Lockheed Martin's Skunk Works team has started building the first part of the X-59 Quiet Supersonic Technology aircraft, which could make supersonic commercial travel a reality. The aerospace company is building the jet for NASA's Low-Boom Flight Demonstration program, now that the space agency has committed to a three-year development timeline. Lockheed X-59's long, slender design will allow it to be relatively quiet, creating a sound only as loud as a car door closing whenever it transitions to supersonic speeds. Since it will fly at an altitude of 55,000 feet and at speeds of 940 mph, it's expected to be barely audible.

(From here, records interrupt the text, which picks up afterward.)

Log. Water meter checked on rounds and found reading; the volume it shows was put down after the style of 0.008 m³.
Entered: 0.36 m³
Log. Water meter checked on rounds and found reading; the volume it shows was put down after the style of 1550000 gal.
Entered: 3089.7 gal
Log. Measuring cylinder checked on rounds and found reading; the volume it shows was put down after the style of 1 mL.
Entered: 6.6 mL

A quiet supersonic plane could eventually convince authorities to give them permission to fly over land, paving the way for air travel that's much, much faster than we're used to. In order to ensure that the project will achieve a noise level that most people will find agreeable, NASA plans to conduct tests using an F/A-18 Hornet aircraft over Texas this month. The aircraft will produce louder sonic booms at sea and quieter ones over land, after which 500 local volunteers will provide feedback.

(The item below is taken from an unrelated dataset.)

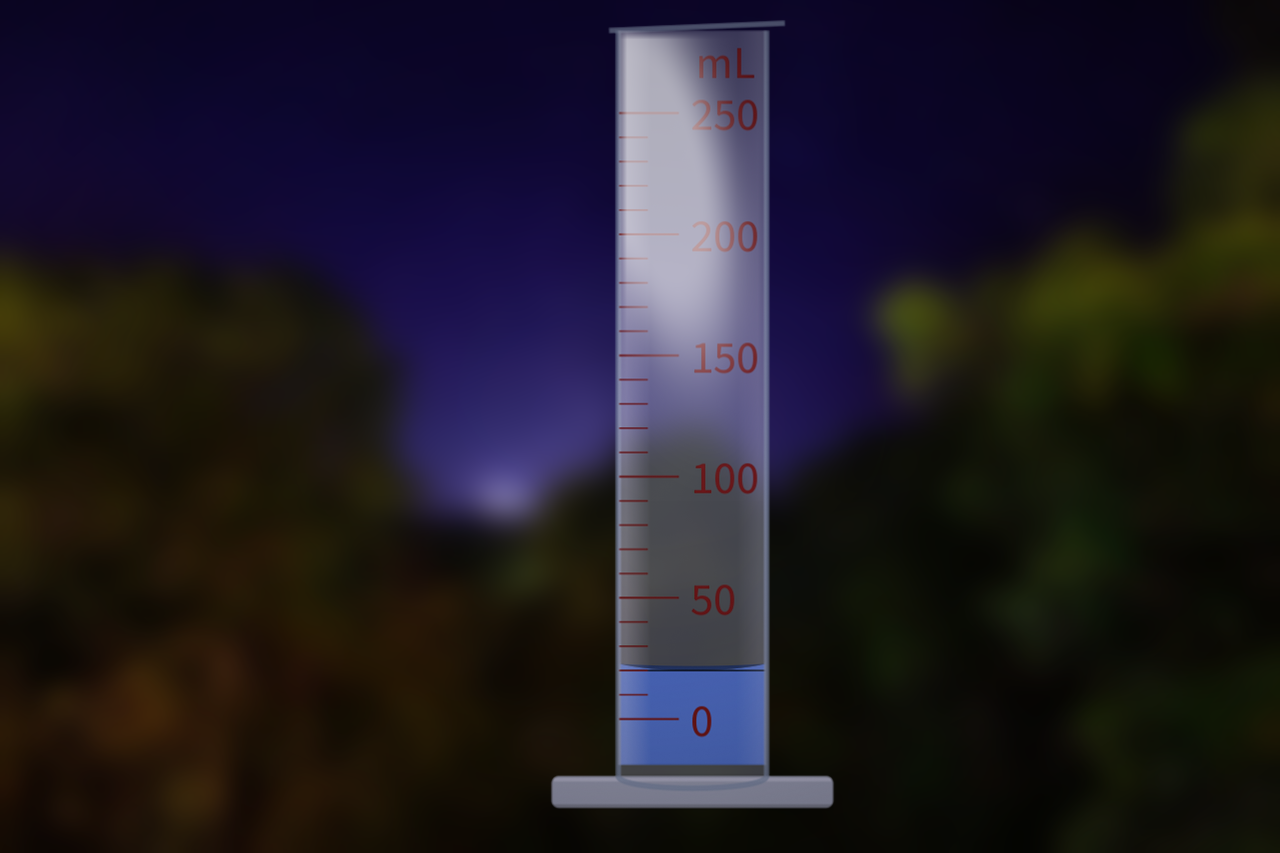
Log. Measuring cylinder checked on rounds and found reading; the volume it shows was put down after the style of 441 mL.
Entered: 20 mL
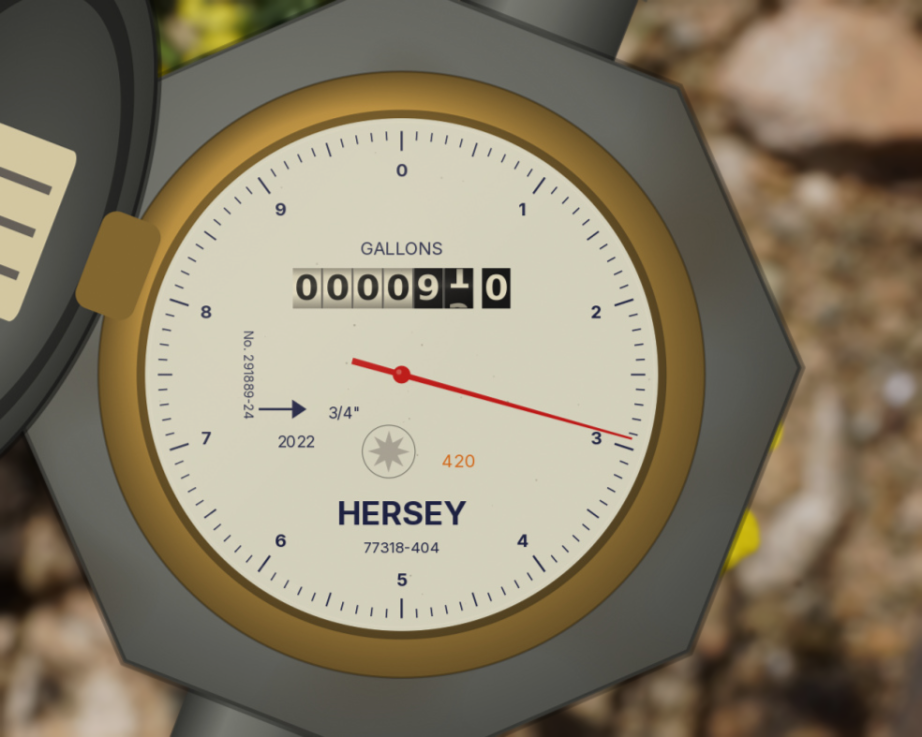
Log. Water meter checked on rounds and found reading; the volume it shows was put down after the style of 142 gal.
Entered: 912.9 gal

Lockheed's Low Boom Flight Demonstrator program manager, Peter Iosifidis, called the start of the manufacturing process "a great leap forward for the X-59 and the future of quiet supersonic commercial travel." If all goes according to plan, the X-59's first flight will take place in 2021 and will be used to collect feedback on how acceptable its quieter sonic booms are. According to Lockheed Martin, the results of that test will help NASA "establish an acceptable commercial supersonic noise standard to overturn current regulations banning supersonic travel over land."